Hypothesis Testing for Association:

  • H0 (Null Hypothesis): X and Y are independent (not associated).
  • H1 (Alternative Hypothesis): X and Y are associated.

Conclusion: Create a contingency table (frequency table). Calculate Ee = (Vo – Ve)2 / Ve + … Compare it to the Chi-squared distribution and either reject or accept H0.

Steps in Cluster Analysis

  1. Variable Selection: Variables included in the analysis should be quantitative (continuous data).
  2. Distance Calculation: Calculate the Euclidean distance between cases.
  3. Classification Method: Choose a classification method. Two types:
    • Hierarchical Cluster: For samples < 100.
    • Non-Hierarchical Cluster: For samples > 100.

Timeline for Cluster Analysis

  1. Define the quantitative scale variables used in the cluster analysis.
  2. Determine the number of clusters.
  3. Identify the variables where there are significant differences.
  4. Describe the sociodemographic characteristics of each cluster.
  5. Apply the most suitable strategy for each identified cluster.

Important: The smaller the number of clusters fixed a priori, the more reliable the result in obtaining significant differences between groups.

Experimental Design

Latin Square Design

Question: What type of experimental design should you use and why?

Answer: A Latin Square design is best suited because of its characteristics:

  • Two external variables and one treatment variable.
  • Test variables are not all homogeneous.

(Create a table with total treatments and averages)

Dtotal = Dtreatment + Dmonth + Destablishment + ERROR (the difference).

(Create a table!)

  • X-files (rows): Price, Month, Provider, Error, Total.
  • Columns: Sources of Dispersion, Sum of Squares (D), Degrees of Freedom, Variance (Sum of Squares / Degrees of Freedom), F. Snedecor (Variance / Error).

Compare the calculated F statistic (RSTD) with the critical value from the F-distribution table (e.g., at the 0.05 significance level, often denoted as F0.05). If the calculated F > critical F, reject H0; if calculated F < critical F, accept H0.

Key Question: Which variables are determinants in the recommendation of “what is q?”

Answer: Those variables for which the null hypothesis (H0) is rejected.

Example: If the price significantly influences sales (H0 is rejected), we face inelastic demand, so we should set the price that maximizes profit.

T-Test

Objective: Draw conclusions about the importance of economic management and other factors, depending on whether individuals are paid or not.
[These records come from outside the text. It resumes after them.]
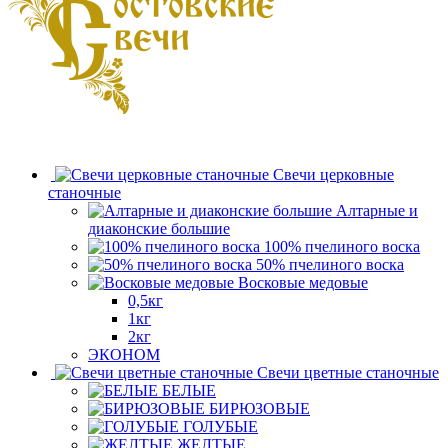
Свечи церковные
станочные
Алтарные и
диаконские большие
100% пчелиного воска
50% пчелиного воска
Восковые медовые
0,5кг
1кг
2кг
ЭКОНОМ
Свечи цветные станочные
БЕЛЫЕ
БИРЮЗОВЫЕ
ГОЛУБЫЕ
ЖЕЛТЫЕ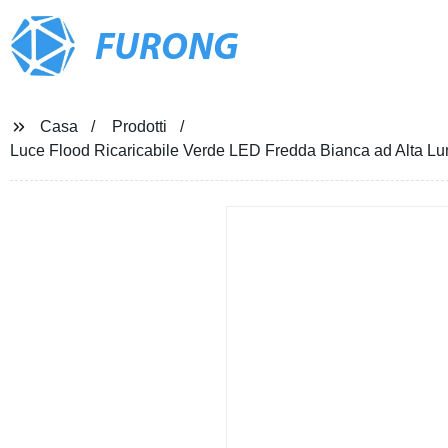
FURONG
Casa
Prodotti
Luce Flood Ricaricabile Verde LED Fredda Bianca ad Alta 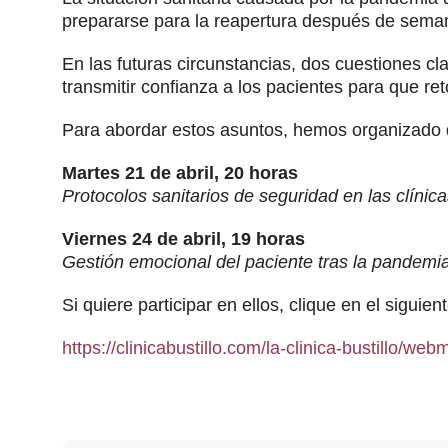
prepararse para la reapertura después de seman
En las futuras circunstancias, dos cuestiones c
transmitir confianza a los pacientes para que ret
Para abordar estos asuntos, hemos organizado do
Martes 21 de abril, 20 horas
Protocolos sanitarios de seguridad en las clínic
Viernes 24 de abril, 19 horas
Gestión emocional del paciente tras la pandem
Si quiere participar en ellos, clique en el siguien
https://clinicabustillo.com/la-clinica-bustillo/w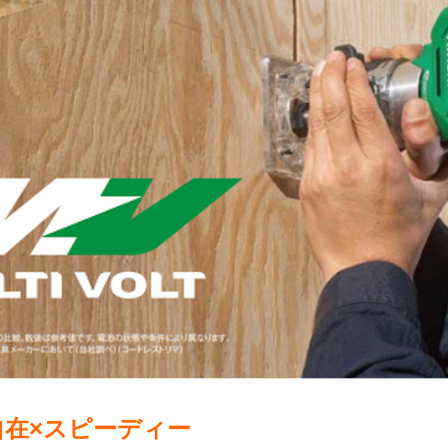
在×スピーディー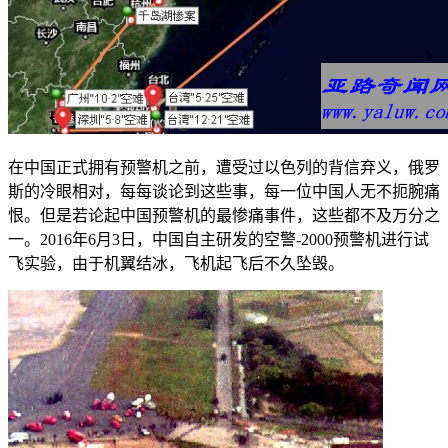
在中国正式拥有预警机之前，遭受过以色列的背信弃义，俄罗
斯的冷眼相对，每每谈论到这些事，每一位中国人无不扼腕痛
恨。但是若论起中国预警机的最惨痛事件，这些都不及万分之
一。2016年6月3日，中国自主研发的空警-2000预警机进行试
飞实验，由于机翼结冰，飞机起飞后不久坠毁。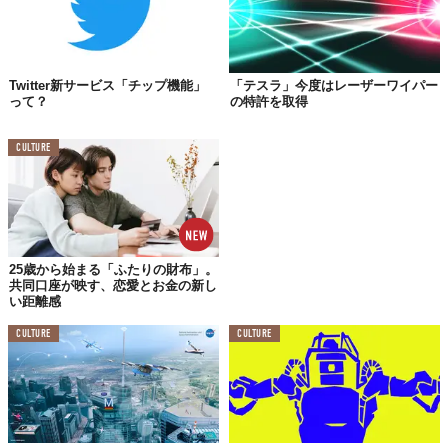
Twitter新サービス「チップ機能」
「テスラ」今度はレーザーワイパー
って？
の特許を取得
CULTURE
25歳から始まる「ふたりの財布」。
共同口座が映す、恋愛とお金の新し
い距離感
CULTURE
CULTURE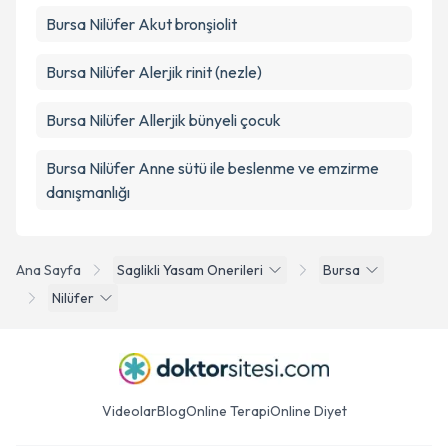
Bursa Nilüfer Akut bronşiolit
Bursa Nilüfer Alerjik rinit (nezle)
Bursa Nilüfer Allerjik bünyeli çocuk
Bursa Nilüfer Anne sütü ile beslenme ve emzirme
danışmanlığı
Ana Sayfa
Saglikli Yasam Onerileri
Bursa
Nilüfer
Videolar
Blog
Online Terapi
Online Diyet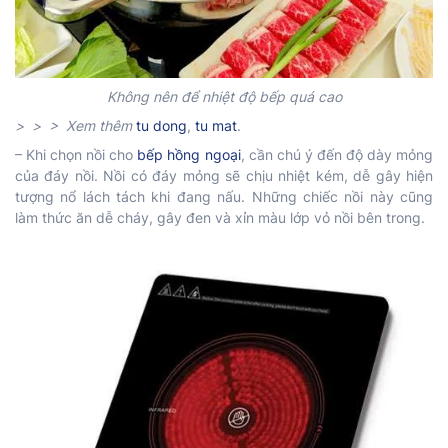
Không nên để nhiệt độ bếp quá cao
> > > Xem thêm
tu dong
,
tu mat
.
– Khi chọn nồi cho
bếp hồng ngoại
, cần chú ý đến độ dày mỏng
của đáy nồi. Nồi có đáy mỏng sẽ chịu nhiệt kém, dễ gây hiện
tượng nổ lách tách khi đang nấu. Những chiếc nồi này cũng
làm thức ăn dễ cháy, gây đen và xỉn màu lớp vỏ nồi bên trong.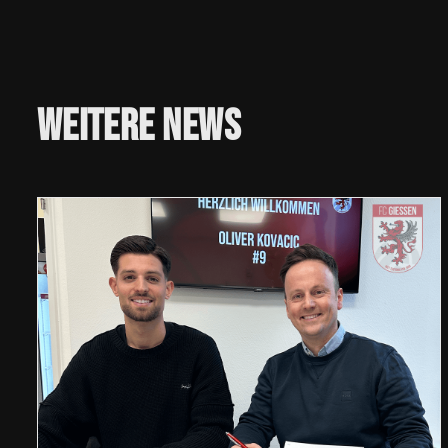
Weitere
News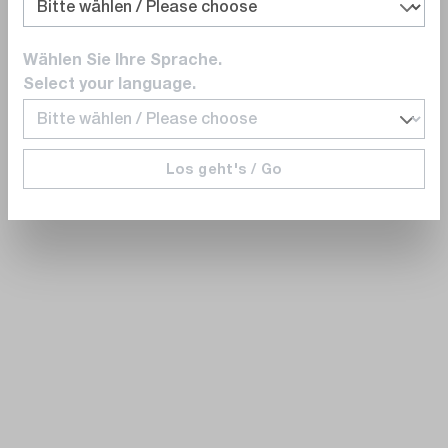
Wählen Sie Ihre Sprache.
Select your language.
Los geht's / Go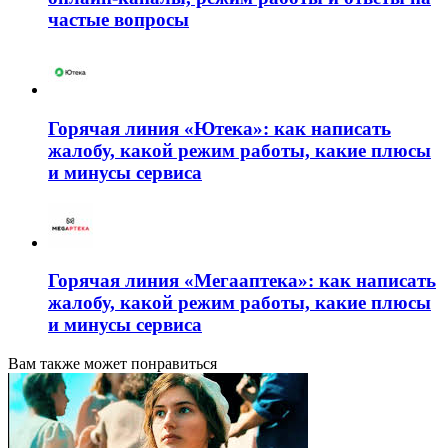
частые вопросы
Горячая линия «Ютека»: как написать
жалобу, какой режим работы, какие плюсы
и минусы сервиса
Горячая линия «Мегааптека»: как написать
жалобу, какой режим работы, какие плюсы
и минусы сервиса
Вам также может понравиться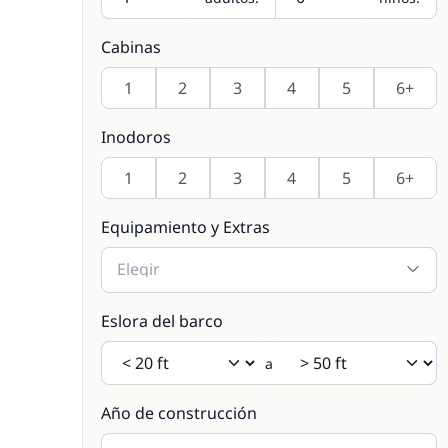
Cabinas
1
2
3
4
5
6+
Inodoros
1
2
3
4
5
6+
Equipamiento y Extras
Elegir
Eslora del barco
a
Año de construcción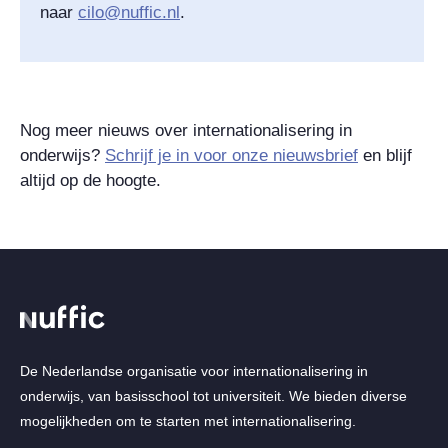
naar
cilo@nuffic.nl
.
Nog meer nieuws over internationalisering in
onderwijs?
Schrijf je in voor onze nieuwsbrief
en blijf
altijd op de hoogte.
De Nederlandse organisatie voor internationalisering in
onderwijs, van basisschool tot universiteit. We bieden diverse
mogelijkheden om te starten met internationalisering.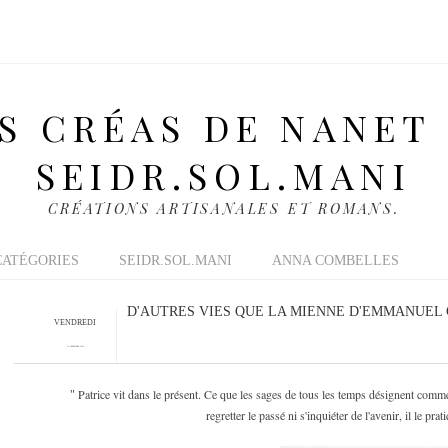
S CRÉAS DE NANET
SEIDR.SOL.MANI
CRÉATIONS ARTISANALES ET ROMANS.
CATÉGORIES
SEIDR.SOL.MANI
ANNA COMBELLES
D'AUTRES VIES QUE LA MIENNE D'EMMANUEL
VENDREDI
19 NOVEMBRE 2010
Patrice vit dans le présent. Ce que les sages de tous les temps désignent comme 
"
regretter le passé ni s'inquiéter de l'avenir, il le pr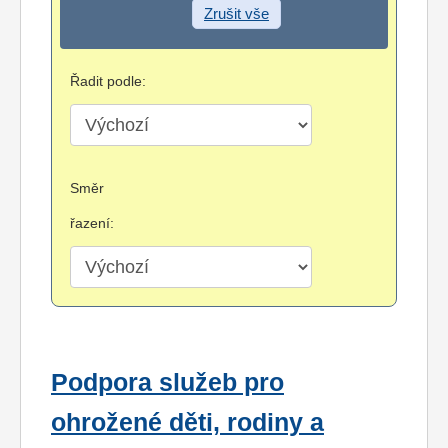
Zrušit vše
Řadit podle:
Směr
řazení:
Podpora služeb pro
ohrožené děti, rodiny a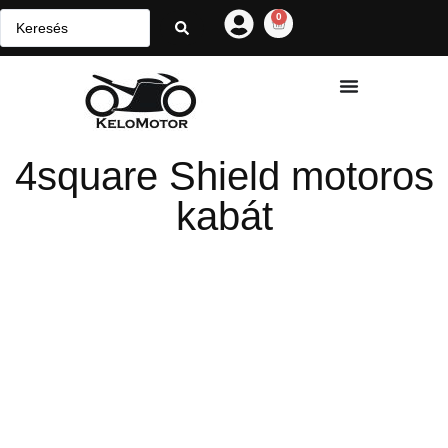
0
4square Shield motoros
kabát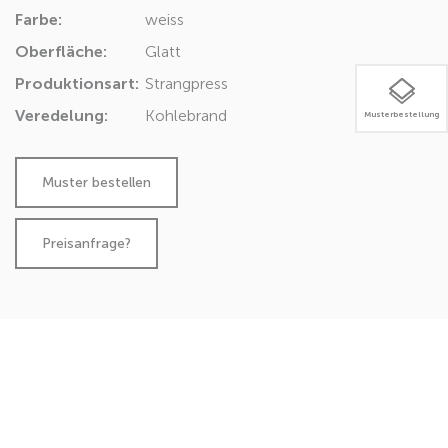
Farbe:
weiss
Oberfläche:
Glatt
Produktionsart:
Strangpress
Veredelung:
Kohlebrand
Musterbestellung
Preisanfrage?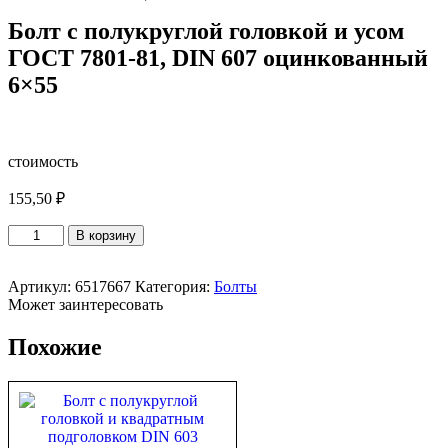
Болт с полукруглой головкой и усом
ГОСТ 7801-81, DIN 607 оцинкованный
6×55
стоимость
155,50
₽
Количество
В корзину
товара
Болт
с
Артикул:
6517667
Категория:
Болты
полукруглой
Может заинтересовать
головкой
и
Похожие
усом
ГОСТ
7801-
81,
DIN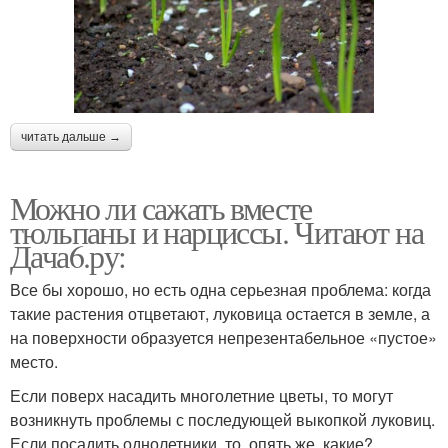
читать дальше →
Можно ли сажать вместе
тюльпаны и нарциссы. Читают на
Дача6.ру:
Все бы хорошо, но есть одна серьезная проблема: когда
такие растения отцветают, луковица остается в земле, а
на поверхности образуется непрезентабельное «пустое»
место.
Если поверх насадить многолетние цветы, то могут
возникнуть проблемы с последующей выкопкой луковиц.
Если посадить однолетники, то, опять же, какие?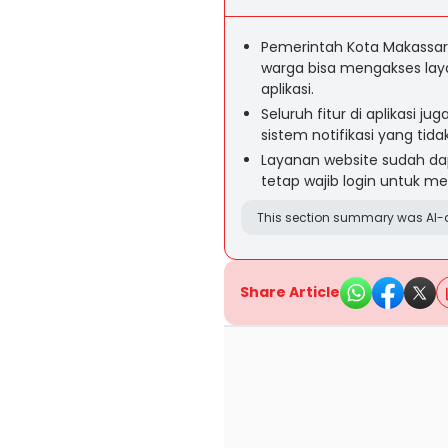
Pemerintah Kota Makassar
warga bisa mengakses laya
aplikasi.
Seluruh fitur di aplikasi 
sistem notifikasi yang tida
Layanan website sudah da
tetap wajib login untuk me
This section summary was AI-a
Share Article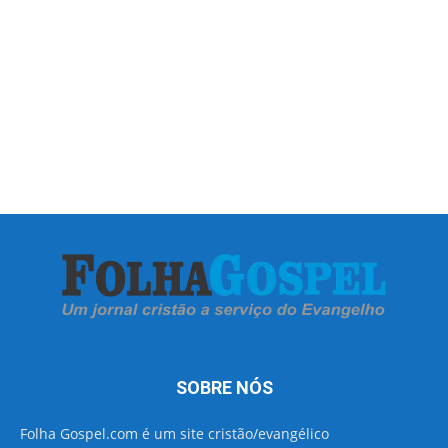
SOBRE NÓS
Folha Gospel.com é um site cristão/evangélico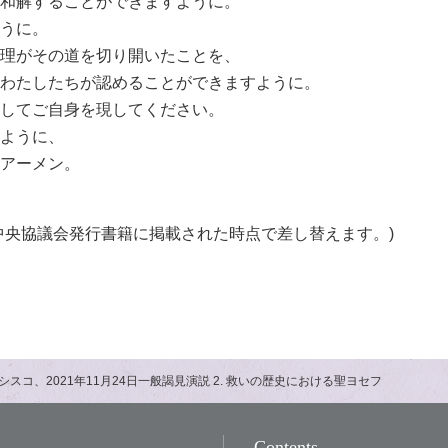
和解することができますように。
うに。
理がその道を切り開いたことを、
わたしたちが認めることができますように。
してご自身を現してください。
ように、
アーメン。
中央協議会発行書籍に掲載された時点で差し替えます。)
スコ、2021年11月24日一般謁見演説 2. 救いの歴史における聖ヨセフ
Contents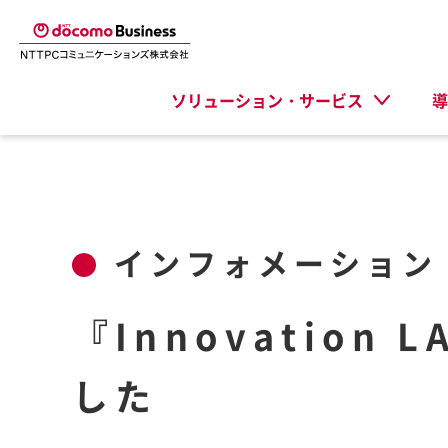
ソリューション・サービス
導
インフォメーション
『Innovation
した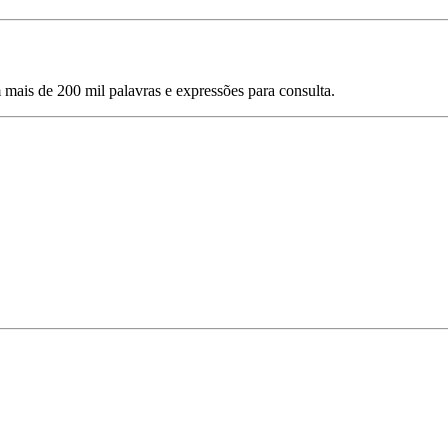
mais de 200 mil palavras e expressões para consulta.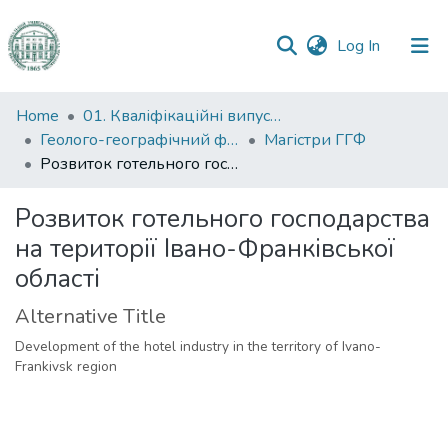
(current)
Log In
Communities
Home
01. Кваліфікаційні випускні роботи здобувачів вищої освіти
&
Геолого-географічний факультет
Магістри ГГФ
Collections
Розвиток готельного господарства на території Івано-Франківської області
All of DSpace
Розвиток готельного господарства
на території Івано-Франківської
Statistics
області
Alternative Title
Development of the hotel industry in the territory of Ivano-
Frankivsk region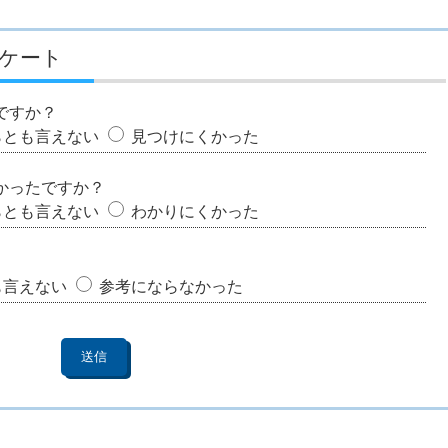
ケート
ですか？
らとも言えない
見つけにくかった
かったですか？
らとも言えない
わかりにくかった
も言えない
参考にならなかった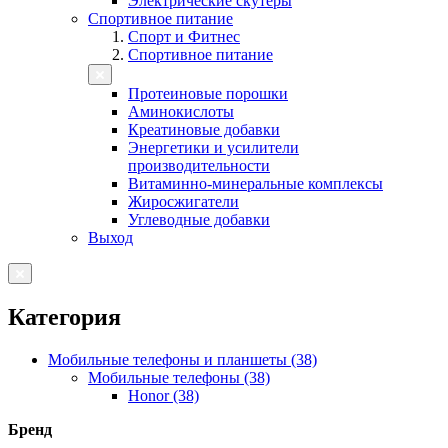
Электрические скутеры
Спортивное питание
Спорт и Фитнес
Спортивное питание
Протеиновые порошки
Аминокислоты
Креатиновые добавки
Энергетики и усилители
производительности
Витаминно-минеральные комплексы
Жиросжигатели
Углеводные добавки
Выход
Категория
Мобильные телефоны и планшеты (38)
Мобильные телефоны (38)
Honor (38)
Бренд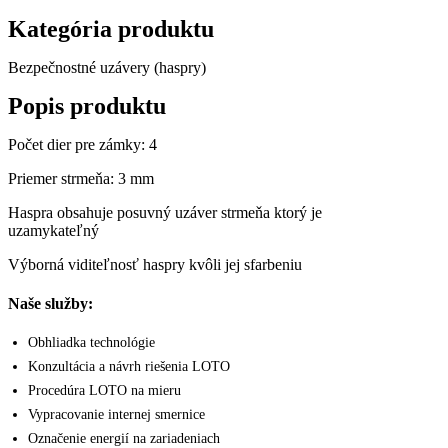
Kategória produktu
Bezpečnostné uzávery (haspry)
Popis produktu
Počet dier pre zámky: 4
Priemer strmeňa: 3 mm
Haspra obsahuje posuvný uzáver strmeňa ktorý je
uzamykateľný
Výborná viditeľnosť haspry kvôli jej sfarbeniu
Naše služby:
Obhliadka technológie
Konzultácia a návrh riešenia LOTO
Procedúra LOTO na mieru
Vypracovanie internej smernice
Označenie energií na zariadeniach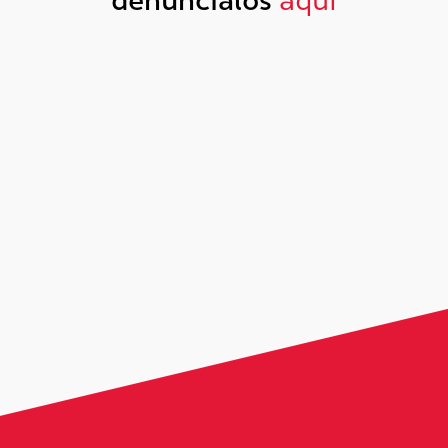
denúncialos
aquí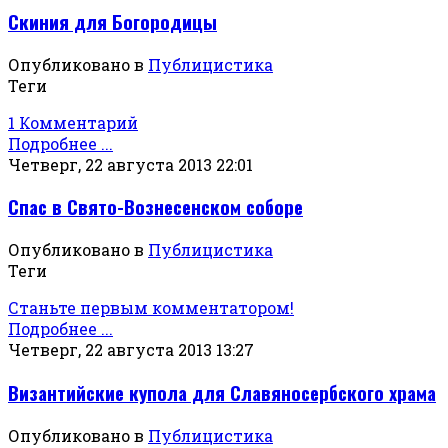
Скиния для Богородицы
Опубликовано в
Публицистика
Теги
1 Комментарий
Подробнее ...
Четверг, 22 августа 2013 22:01
Спас в Свято-Вознесенском соборе
Опубликовано в
Публицистика
Теги
Станьте первым комментатором!
Подробнее ...
Четверг, 22 августа 2013 13:27
Византийские купола для Славяносербского храма
Опубликовано в
Публицистика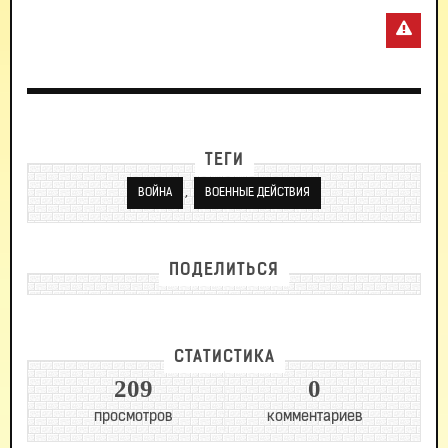
ТЕГИ
,
ВОЙНА
ВОЕННЫЕ ДЕЙСТВИЯ
ПОДЕЛИТЬСЯ
СТАТИСТИКА
209
0
просмотров
комментариев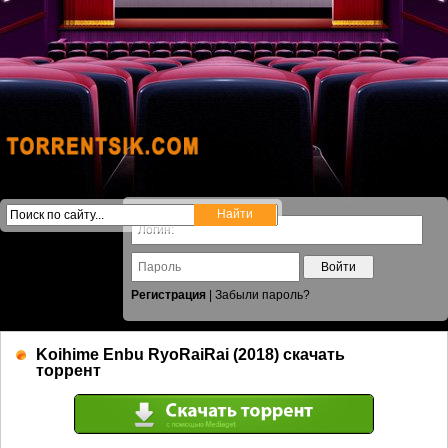
Войти
Регистрация
|
Забыли пароль?
Koihime Enbu RyoRaiRai (2018) скачать
торрент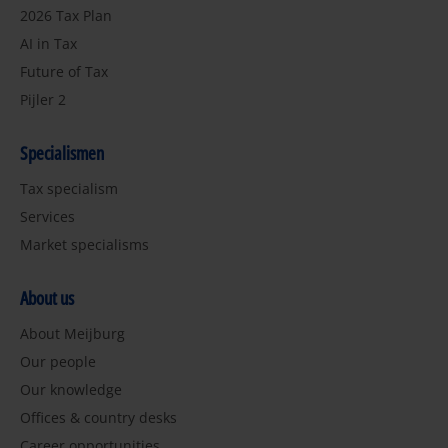
2026 Tax Plan
AI in Tax
Future of Tax
Pijler 2
Specialismen
Tax specialism
Services
Market specialisms
About us
About Meijburg
Our people
Our knowledge
Offices & country desks
Career opportunities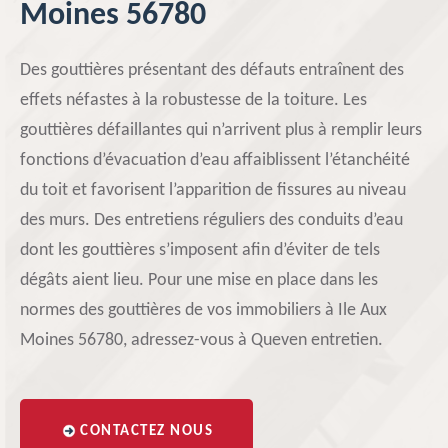
Moines 56780
Des gouttières présentant des défauts entraînent des
effets néfastes à la robustesse de la toiture. Les
gouttières défaillantes qui n’arrivent plus à remplir leurs
fonctions d’évacuation d’eau affaiblissent l’étanchéité
du toit et favorisent l’apparition de fissures au niveau
des murs. Des entretiens réguliers des conduits d’eau
dont les gouttières s’imposent afin d’éviter de tels
dégâts aient lieu. Pour une mise en place dans les
normes des gouttières de vos immobiliers à Ile Aux
Moines 56780, adressez-vous à Queven entretien.
CONTACTEZ NOUS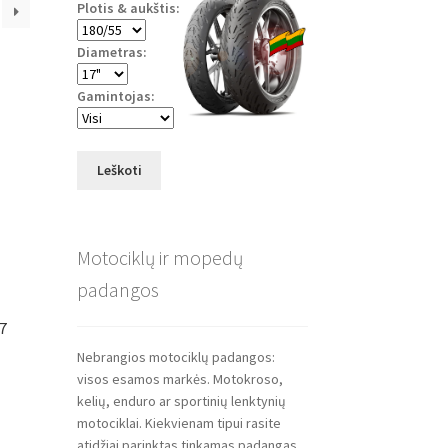
Plotis & aukštis:
Diametras:
Gamintojas:
Leškoti
Motociklų ir mopedų
padangos
17
Nebrangios motociklų padangos:
visos esamos markės. Motokroso,
kelių, enduro ar sportinių lenktynių
motociklai. Kiekvienam tipui rasite
atidžiai parinktas tinkamas padangas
Conclusions (indicating mean values):

  1. Importance of “1”: The second chart shows a Levene’s test for equality of variances with a significance of 0.654 > 0.05. Therefore, we accept H0, assuming equal variances. The t-test for equality of means (bilateral) has a significance of 0.436 > 0.05. We accept H0: μ1 = μ2, meaning there is no statistically significant difference in means.
  2. Importance of the “2”: (Follow the same procedure as above).

Variable Types Required for the Analysis:

  • Dependent Variables (Continuous): Importance of economic management and importance of “other factors.”
  • Independent Variable (Categorical): Whether individuals are paid (yes/no).